Biomarker-guided clustering of Alzheimer's disease clinical syndromes

Alzheimer's disease (AD) neuropathology is extremely heterogeneous, and the evolution from preclinical to mild cognitive impairment until dementia is driven by interacting genetic/biological mechanisms not fully captured by current clinical/research criteria. We characterized the heterogeneous "construct" of AD through a cerebrospinal fluid biomarker-guided stratification approach. We analyzed 5 validated pathophysiological cerebrospinal fluid biomarkers (Aβ1-42, t-tau, p-tau181, NFL, YKL-40) in 113 participants (healthy controls [N = 20], subjective memory complainers [N = 36], mild cognitive impairment [N = 20], and AD dementia [N = 37], age: 66.7 ± 10.4, 70.4 ± 7.7, 71.7 ± 8.4, 76.2 ± 3.5 years [mean ± SD], respectively) using Density-Based Spatial Clustering of Applications with Noise, which does not require a priori determination of the number of clusters.

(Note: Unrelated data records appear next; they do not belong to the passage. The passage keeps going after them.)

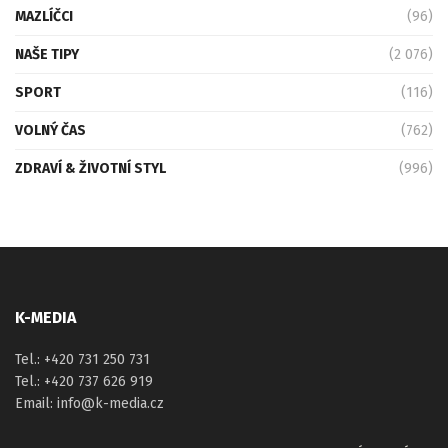
MAZLÍČCI
(96)
NAŠE TIPY
(2 076)
SPORT
(116)
VOLNÝ ČAS
(762)
ZDRAVÍ & ŽIVOTNÍ STYL
(996)
K-MEDIA
Tel.: +420 731 250 731
Tel.: +420 737 626 919
Email: info@k-media.cz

We found 5 distinct clusters (sizes: N = 38, 16, 24, 14, and 21) whose composition was independent of phenotypical groups. Two clusters showed biomarker profiles linked to neurodegenerative processes not associated with classical AD-related pathophysiology. One cluster was characterized by the neuroinflammation biomarker YKL-40. Combining nonlinear data aggregation with informative biomarkers can generate novel patient strata which are representative of cellular/molecular pathophysiology and may aid in predicting disease evolution and mechanistic drug response.